→ **REQUIREMENT**
Can you write the next few paragraphs of the nature piece about the winter gale in the Weardale wood, picking up right after its final sentence?

##### PASSAGE GIVEN #####

Icy gales shake the trees above spring’s first new growth

A skeletonised leaf lies on top of tamarisk moss thriving in the wood at Backstone Bank, Weardale
A skeletonised leaf lies on top of tamarisk moss thriving in the wood at Backstone Bank, Weardale Photograph: Phil Gates

I felt the sting of ice on my face just before I reached the shelter of the wood. The squall appeared as a sullen grey mist as it swept down the fell, engulfing grazing sheep before it roared through the tree canopy overhead. A blizzard of tiny hailstones hissed as they bounced across the layer of dead leaves around my feet.

Seeking refuge on the lee side of an oak, I leaned against its trunk. It pushed hard against my back as it bent beneath a swaying crown that clattered against neighbours’ branches. There can be few more exhilarating ways to experience a gale than to feel its elemental force transmitted down through an ancient tree’s trunk and into your own body.

The wind abated, the violence passed and the dusting of hail melted away almost as soon as sunlight reached the ground. The gales that have crashed into these exposed trees since Christmas have left casualties. The trunk of one oak had split from its topmost fork to its roots, one half leaning against another tree, both creaking and groaning as the lull in the gale gently rocked them together. A sweet smell of freshly splintered sapwood seeped from the wound.

##### GIVEN MATERIAL #####

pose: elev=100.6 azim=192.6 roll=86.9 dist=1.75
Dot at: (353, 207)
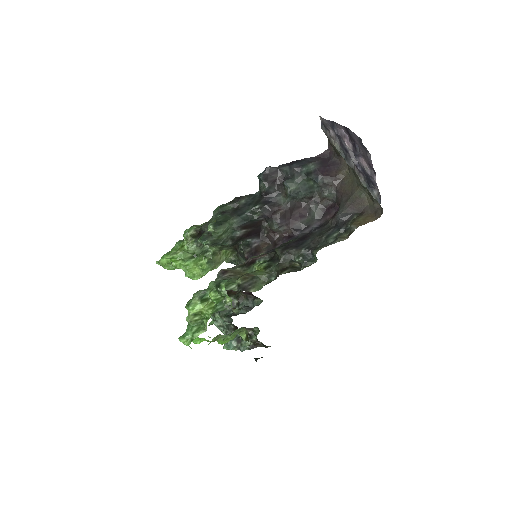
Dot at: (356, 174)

#####

→ **EXERCISE RESULT**
Timber that the gales had harvested littered the ground: thick grey ash twigs; fallen white trunks of birches weakened by razor strop fungus; another limb broken from the only wild cherry here. All joining layers of gently rotting wood brought down by previous winters, all part of the natural cycle of death, decay and renewal that has sustained this fragment of ancient woodland over the centuries.

It was on the ground, on fallen trunks and limbs, that the first signs of new life were already forcing their way through the skeletons of last summer’s leaves. Feathery growth of tamarisk moss, (Thuidium tamariscinum), cloaked peeling bark of branches half buried in the soil. Springy tufts of shaggy moss (Rhytidiadelphus triquetrus) rose among fresh wood sorrel leaves from mouldering wood that crumbled to the touch, emitting humic aromas.

This is their season, a window of opportunity before tree leaves expand and deep shade returns to the woodland floor.